INDENTURE SUPPLEMENT NO. 1 to the INDENTURE dated as of March 28, 2019
Exhibit 4.13
INDENTURE SUPPLEMENT NO. 1
to the
INDENTURE
dated as of March 28, 2019
This INDENTURE SUPPLEMENT NO. 1, dated as of March 28, 2019, (this “Indenture Supplement”), is entered into between SUNNOVA RAYS I ISSUER, LLC (together with its permitted successors and assigns, the “Issuer”), and WILMINGTON TRUST, NATIONAL ASSOCIATION, in its capacity as indenture trustee (together with its successors in trust, the “Indenture Trustee”) and supplements the Indenture dated as of March 28, 2019 between the Issuer and the Indenture Trustee (as supplemented or amended from time to time, the “Indenture”).
1. Issuance of New Series. Upon satisfaction of each of the conditions precedent set forth in the Indenture for the issuance of a new Series, the Issuer shall issue a new Series of its Residential Asset Yield Notes (such new Series, the “Series 2019-1 Notes”). The Series 2019-1 Notes shall have the following characteristics:
(a) Series Designation: Series 2019-1
(b) Classes: Class A Notes and Class B Notes. The Class A Notes of any Series are issuable in minimum denominations of $500,000 and the Class B Notes of any Series are issuable in minimum denominations of $1,000,000, and, in each case, integral multiples of $1.00 in excess thereof; provided that one Note of each Class or Series may be issued in an additional amount equal to any remaining portion of the Initial Outstanding Note Balance of such Class; provided, further, that the foregoing shall not restrict or prevent the transfer in accordance with Section 2.06 of the Indenture of any Note with a remaining Outstanding Note Balance of less than $500,000 in the case of the Class A Notes and $1,000,000 in the case of the Class B Notes.
(c) Initial Outstanding Note Balance of Class A Notes: $118,100,000
Initial Outstanding Note Balance of Class B Notes: $15,000,000
(d) Interest Rate: 4.95% per annum with respect to Class A Notes, and 6.35% per annum with respect to Class B Notes (as calculated pursuant to Schedule 2 to the Note Purchase Agreement).
(e) Scheduled Outstanding Note Balance: Schedule II sets forth the Scheduled Outstanding Note Balance for each Payment Date and each Class of the Series 2019-1 Notes and of each other Series of Notes currently Outstanding.
[***] = Certain confidential information contained in this document, marked by brackets, is filed with the Securities and Exchange Commission pursuant to Rule 406 of the Securities Act of 1933, as amended.

### RECORDS
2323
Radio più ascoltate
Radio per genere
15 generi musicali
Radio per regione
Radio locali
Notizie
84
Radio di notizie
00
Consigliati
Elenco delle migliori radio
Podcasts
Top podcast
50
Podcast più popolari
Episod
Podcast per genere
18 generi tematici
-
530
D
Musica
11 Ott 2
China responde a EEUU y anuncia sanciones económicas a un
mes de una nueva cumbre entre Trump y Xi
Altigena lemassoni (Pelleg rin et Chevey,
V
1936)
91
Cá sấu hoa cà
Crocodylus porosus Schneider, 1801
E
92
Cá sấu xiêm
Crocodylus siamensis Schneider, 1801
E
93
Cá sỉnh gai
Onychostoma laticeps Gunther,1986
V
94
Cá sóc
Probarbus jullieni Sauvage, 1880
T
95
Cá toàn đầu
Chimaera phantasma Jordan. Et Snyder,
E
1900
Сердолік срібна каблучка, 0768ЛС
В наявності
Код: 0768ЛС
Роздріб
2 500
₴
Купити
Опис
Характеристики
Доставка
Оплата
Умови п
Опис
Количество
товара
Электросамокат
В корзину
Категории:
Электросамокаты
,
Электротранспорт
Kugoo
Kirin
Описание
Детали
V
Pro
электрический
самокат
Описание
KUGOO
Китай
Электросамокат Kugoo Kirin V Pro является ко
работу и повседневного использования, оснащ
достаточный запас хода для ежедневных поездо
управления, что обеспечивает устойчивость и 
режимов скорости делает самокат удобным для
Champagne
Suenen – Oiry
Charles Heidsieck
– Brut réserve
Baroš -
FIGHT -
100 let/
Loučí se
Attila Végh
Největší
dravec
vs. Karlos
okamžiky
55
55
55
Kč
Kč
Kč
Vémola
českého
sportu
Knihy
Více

...

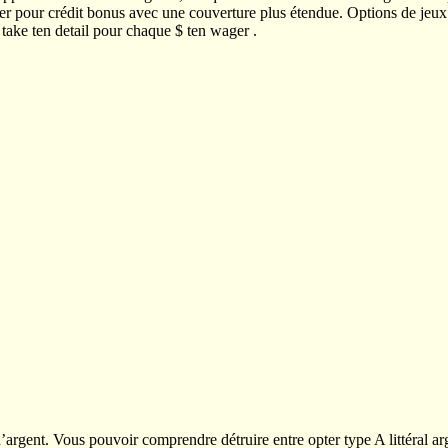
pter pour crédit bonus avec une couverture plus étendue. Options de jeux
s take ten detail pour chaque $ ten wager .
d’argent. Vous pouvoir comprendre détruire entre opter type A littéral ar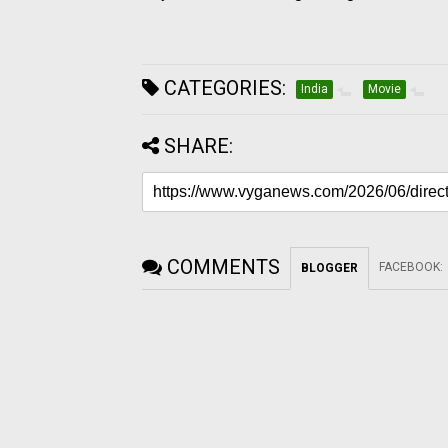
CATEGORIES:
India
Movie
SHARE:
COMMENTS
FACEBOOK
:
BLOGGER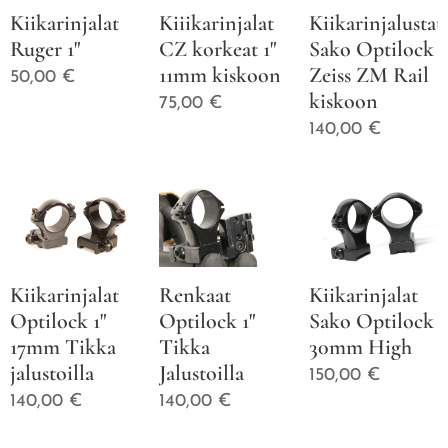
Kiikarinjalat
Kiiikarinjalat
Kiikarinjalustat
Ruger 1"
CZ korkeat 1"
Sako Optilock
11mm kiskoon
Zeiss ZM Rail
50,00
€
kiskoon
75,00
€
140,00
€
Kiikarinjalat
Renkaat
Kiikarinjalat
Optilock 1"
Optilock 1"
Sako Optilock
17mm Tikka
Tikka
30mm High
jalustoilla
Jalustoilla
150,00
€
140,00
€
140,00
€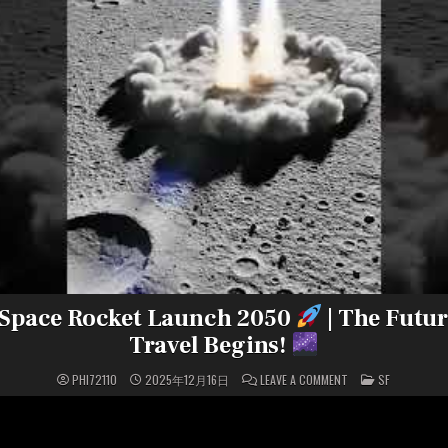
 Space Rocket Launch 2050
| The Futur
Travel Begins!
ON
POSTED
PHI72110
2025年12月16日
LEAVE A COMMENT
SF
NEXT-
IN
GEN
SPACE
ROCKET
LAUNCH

--

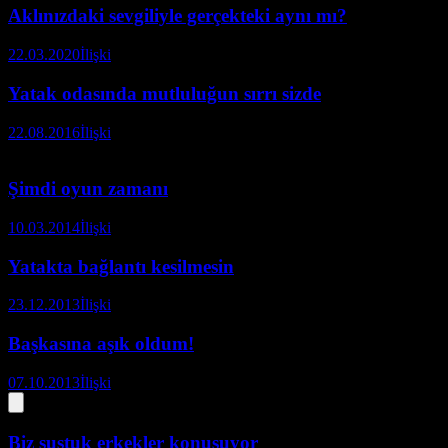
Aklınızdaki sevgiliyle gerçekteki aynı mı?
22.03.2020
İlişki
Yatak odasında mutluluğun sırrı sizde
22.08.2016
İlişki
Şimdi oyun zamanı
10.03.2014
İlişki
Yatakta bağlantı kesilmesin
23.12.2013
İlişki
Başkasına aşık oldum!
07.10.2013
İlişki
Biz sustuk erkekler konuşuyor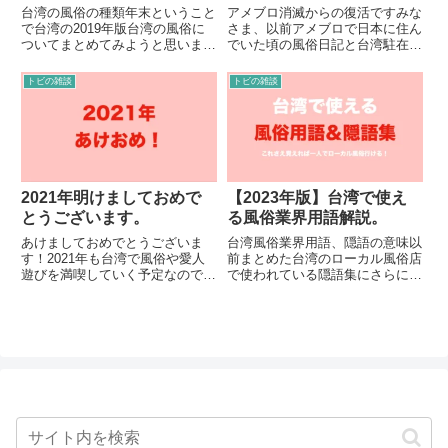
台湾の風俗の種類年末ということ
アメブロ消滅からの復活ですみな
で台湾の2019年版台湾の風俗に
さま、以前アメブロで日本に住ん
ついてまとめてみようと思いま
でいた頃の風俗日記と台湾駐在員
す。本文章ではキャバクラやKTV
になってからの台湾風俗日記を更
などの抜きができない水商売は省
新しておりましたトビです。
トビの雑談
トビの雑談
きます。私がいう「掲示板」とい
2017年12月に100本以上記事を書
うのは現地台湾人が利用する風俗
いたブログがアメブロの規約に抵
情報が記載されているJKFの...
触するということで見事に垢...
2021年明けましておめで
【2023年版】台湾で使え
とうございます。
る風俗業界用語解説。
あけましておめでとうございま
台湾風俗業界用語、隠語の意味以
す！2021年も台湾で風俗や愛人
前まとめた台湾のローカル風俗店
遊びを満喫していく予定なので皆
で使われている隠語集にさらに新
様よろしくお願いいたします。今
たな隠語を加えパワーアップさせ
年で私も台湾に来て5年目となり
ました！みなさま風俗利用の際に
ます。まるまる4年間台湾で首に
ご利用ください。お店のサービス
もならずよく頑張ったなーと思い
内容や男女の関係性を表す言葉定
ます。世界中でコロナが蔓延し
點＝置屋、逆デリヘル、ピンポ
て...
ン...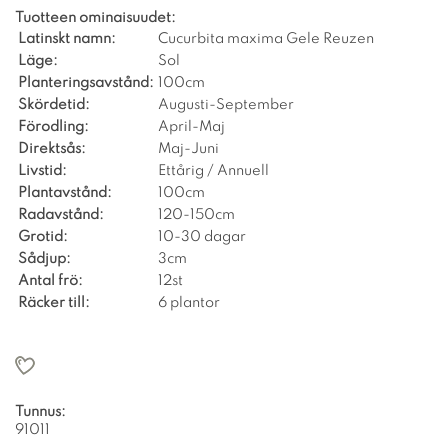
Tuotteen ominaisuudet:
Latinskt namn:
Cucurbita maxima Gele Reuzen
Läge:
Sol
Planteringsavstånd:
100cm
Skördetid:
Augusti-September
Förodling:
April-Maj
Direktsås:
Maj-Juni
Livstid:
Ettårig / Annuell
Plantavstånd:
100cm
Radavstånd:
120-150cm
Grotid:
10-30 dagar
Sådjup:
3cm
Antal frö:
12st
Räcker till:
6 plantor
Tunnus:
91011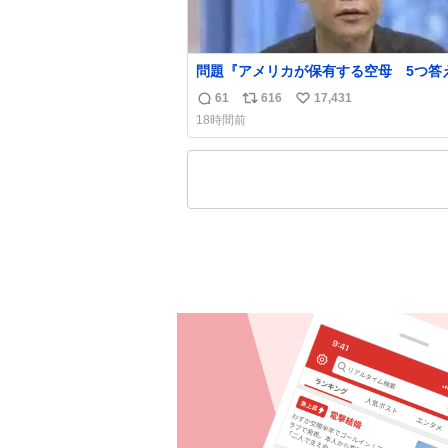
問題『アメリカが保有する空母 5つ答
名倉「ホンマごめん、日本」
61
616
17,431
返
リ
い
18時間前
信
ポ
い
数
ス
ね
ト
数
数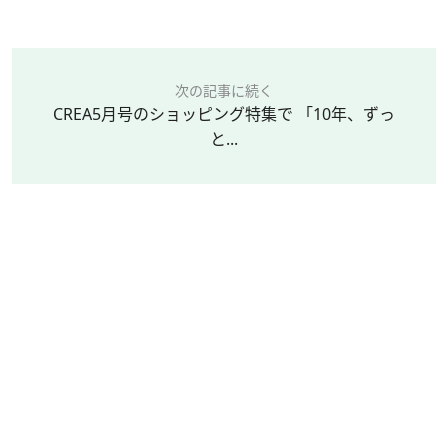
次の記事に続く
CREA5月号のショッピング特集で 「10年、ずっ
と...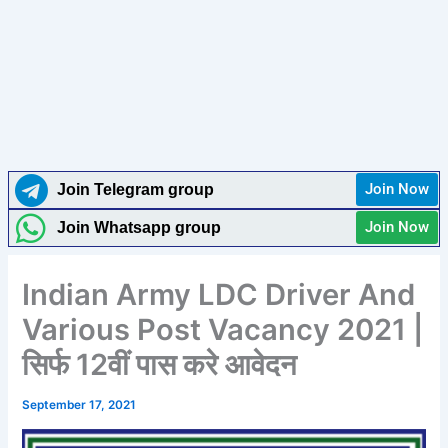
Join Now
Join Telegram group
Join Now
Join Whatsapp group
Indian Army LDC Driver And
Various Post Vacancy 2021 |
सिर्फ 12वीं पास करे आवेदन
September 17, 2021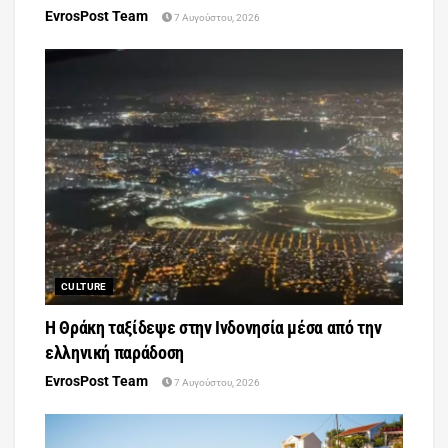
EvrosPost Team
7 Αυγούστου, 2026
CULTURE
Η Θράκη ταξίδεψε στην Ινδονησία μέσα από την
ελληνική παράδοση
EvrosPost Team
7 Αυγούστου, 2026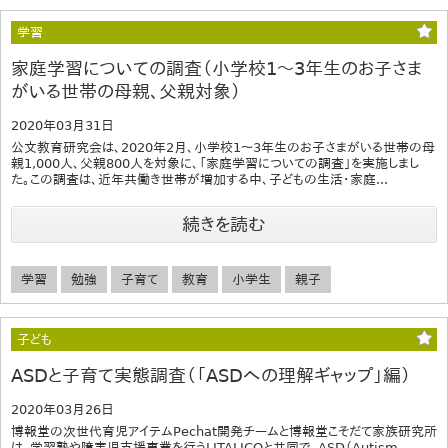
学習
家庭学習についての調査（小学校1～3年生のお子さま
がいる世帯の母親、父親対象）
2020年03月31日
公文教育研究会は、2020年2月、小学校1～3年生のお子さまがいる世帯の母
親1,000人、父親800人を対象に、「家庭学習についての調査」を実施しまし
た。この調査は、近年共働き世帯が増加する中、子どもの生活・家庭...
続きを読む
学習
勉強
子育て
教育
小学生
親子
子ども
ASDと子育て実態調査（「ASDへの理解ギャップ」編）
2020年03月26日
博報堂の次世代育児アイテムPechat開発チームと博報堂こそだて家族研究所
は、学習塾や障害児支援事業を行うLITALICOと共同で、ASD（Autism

### WORK INSTRUCTION
Answer from the indenture supplement:
(a) Which entity serves as indenture trustee?
(b) What is the Initial Outstanding Note Balance of the Class A Notes?
(c) What annual interest rate applies to the Class B Notes?
The records are separate material, unconnected to the indenture supplement.

### SOLUTION FOR THIS EXERCISE
(a) Wilmington Trust, National Association
(b) $118,100,000
(c) 6.35% per annum